__Data entries__.
□ □ □ □ □ □ □
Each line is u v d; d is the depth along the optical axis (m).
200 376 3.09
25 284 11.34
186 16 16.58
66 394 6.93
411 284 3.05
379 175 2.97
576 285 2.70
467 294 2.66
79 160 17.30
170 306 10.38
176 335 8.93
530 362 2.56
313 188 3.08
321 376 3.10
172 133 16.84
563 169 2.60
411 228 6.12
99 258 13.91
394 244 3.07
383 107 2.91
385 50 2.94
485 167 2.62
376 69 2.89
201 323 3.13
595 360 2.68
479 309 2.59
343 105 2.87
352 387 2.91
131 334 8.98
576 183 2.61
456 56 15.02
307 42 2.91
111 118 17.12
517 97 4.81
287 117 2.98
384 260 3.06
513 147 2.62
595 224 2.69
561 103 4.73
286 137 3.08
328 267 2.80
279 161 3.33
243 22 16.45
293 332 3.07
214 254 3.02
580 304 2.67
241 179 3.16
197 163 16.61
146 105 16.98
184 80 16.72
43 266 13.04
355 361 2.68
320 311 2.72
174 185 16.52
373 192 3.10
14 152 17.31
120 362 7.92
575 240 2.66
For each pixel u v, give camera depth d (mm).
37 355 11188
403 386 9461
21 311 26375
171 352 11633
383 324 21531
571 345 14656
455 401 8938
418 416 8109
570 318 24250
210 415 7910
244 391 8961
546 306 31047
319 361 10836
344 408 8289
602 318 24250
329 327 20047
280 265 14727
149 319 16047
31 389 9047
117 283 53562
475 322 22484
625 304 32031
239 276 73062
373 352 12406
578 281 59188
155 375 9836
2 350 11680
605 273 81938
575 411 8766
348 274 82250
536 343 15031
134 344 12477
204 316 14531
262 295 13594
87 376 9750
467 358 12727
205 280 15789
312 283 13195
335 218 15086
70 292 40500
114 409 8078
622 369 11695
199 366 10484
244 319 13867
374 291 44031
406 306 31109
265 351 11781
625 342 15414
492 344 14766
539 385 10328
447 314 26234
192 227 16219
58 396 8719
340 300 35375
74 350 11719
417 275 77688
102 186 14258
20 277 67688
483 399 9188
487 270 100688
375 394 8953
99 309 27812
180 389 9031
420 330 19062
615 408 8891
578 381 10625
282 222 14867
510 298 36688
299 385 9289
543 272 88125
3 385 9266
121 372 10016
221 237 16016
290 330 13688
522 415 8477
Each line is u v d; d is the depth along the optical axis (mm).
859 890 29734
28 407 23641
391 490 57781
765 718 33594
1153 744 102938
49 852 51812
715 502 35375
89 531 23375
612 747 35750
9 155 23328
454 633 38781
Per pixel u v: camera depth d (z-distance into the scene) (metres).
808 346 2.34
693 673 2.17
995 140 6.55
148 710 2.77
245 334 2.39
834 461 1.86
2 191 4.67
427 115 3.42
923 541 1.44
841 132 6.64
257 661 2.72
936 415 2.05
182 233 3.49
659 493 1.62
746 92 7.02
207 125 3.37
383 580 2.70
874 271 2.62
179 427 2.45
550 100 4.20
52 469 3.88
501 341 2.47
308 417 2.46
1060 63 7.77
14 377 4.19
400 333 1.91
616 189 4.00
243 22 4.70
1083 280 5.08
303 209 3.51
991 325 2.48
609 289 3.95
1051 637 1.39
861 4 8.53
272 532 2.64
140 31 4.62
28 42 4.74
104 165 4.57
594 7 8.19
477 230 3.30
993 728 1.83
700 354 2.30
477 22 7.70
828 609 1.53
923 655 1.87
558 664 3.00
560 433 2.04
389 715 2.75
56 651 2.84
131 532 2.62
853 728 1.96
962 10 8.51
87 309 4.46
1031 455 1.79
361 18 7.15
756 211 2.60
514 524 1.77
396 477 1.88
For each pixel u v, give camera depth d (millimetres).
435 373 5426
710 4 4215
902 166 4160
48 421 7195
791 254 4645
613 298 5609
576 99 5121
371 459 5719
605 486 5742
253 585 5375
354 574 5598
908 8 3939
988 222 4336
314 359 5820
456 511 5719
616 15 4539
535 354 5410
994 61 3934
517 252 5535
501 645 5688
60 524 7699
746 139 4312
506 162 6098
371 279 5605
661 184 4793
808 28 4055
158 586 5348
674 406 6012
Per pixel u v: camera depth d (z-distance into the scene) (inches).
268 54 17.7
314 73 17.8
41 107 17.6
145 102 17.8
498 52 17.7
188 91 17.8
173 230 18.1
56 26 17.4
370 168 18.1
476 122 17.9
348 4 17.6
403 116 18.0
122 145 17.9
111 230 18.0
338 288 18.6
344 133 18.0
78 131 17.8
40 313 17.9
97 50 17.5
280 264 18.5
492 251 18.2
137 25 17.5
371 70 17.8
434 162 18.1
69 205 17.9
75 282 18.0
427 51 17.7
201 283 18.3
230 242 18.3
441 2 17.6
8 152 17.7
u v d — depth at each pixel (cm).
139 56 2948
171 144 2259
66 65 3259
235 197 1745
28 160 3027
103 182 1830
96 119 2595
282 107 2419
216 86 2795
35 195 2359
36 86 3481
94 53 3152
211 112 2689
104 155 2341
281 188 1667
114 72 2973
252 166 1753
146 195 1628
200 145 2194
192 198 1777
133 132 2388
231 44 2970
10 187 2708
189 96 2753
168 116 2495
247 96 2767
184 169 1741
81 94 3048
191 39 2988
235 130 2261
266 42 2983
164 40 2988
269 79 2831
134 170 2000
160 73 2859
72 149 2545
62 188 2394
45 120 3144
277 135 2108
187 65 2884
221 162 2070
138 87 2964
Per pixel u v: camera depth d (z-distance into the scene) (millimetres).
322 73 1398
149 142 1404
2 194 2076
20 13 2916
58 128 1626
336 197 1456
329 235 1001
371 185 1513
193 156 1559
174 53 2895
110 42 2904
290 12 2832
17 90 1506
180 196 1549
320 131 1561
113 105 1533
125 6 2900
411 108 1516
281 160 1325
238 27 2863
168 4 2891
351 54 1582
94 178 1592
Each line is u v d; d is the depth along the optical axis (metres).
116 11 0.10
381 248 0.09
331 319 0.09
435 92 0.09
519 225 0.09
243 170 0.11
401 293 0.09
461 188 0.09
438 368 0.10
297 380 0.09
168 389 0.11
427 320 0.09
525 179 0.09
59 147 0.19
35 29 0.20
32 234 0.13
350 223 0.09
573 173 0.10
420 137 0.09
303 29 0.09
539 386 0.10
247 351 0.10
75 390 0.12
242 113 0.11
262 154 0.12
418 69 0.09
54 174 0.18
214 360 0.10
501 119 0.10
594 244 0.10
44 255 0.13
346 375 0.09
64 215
□ □ □ □ □ □ □
__Task item__. Set down again, word for word, the stretch of records from the line with "87 309 4.46" to the line with "221 162 2070", both of those lines included.

__Solved exercise__.
87 309 4.46
1031 455 1.79
361 18 7.15
756 211 2.60
514 524 1.77
396 477 1.88
For each pixel u v, give camera depth d (millimetres).
435 373 5426
710 4 4215
902 166 4160
48 421 7195
791 254 4645
613 298 5609
576 99 5121
371 459 5719
605 486 5742
253 585 5375
354 574 5598
908 8 3939
988 222 4336
314 359 5820
456 511 5719
616 15 4539
535 354 5410
994 61 3934
517 252 5535
501 645 5688
60 524 7699
746 139 4312
506 162 6098
371 279 5605
661 184 4793
808 28 4055
158 586 5348
674 406 6012
Per pixel u v: camera depth d (z-distance into the scene) (inches).
268 54 17.7
314 73 17.8
41 107 17.6
145 102 17.8
498 52 17.7
188 91 17.8
173 230 18.1
56 26 17.4
370 168 18.1
476 122 17.9
348 4 17.6
403 116 18.0
122 145 17.9
111 230 18.0
338 288 18.6
344 133 18.0
78 131 17.8
40 313 17.9
97 50 17.5
280 264 18.5
492 251 18.2
137 25 17.5
371 70 17.8
434 162 18.1
69 205 17.9
75 282 18.0
427 51 17.7
201 283 18.3
230 242 18.3
441 2 17.6
8 152 17.7
u v d — depth at each pixel (cm).
139 56 2948
171 144 2259
66 65 3259
235 197 1745
28 160 3027
103 182 1830
96 119 2595
282 107 2419
216 86 2795
35 195 2359
36 86 3481
94 53 3152
211 112 2689
104 155 2341
281 188 1667
114 72 2973
252 166 1753
146 195 1628
200 145 2194
192 198 1777
133 132 2388
231 44 2970
10 187 2708
189 96 2753
168 116 2495
247 96 2767
184 169 1741
81 94 3048
191 39 2988
235 130 2261
266 42 2983
164 40 2988
269 79 2831
134 170 2000
160 73 2859
72 149 2545
62 188 2394
45 120 3144
277 135 2108
187 65 2884
221 162 2070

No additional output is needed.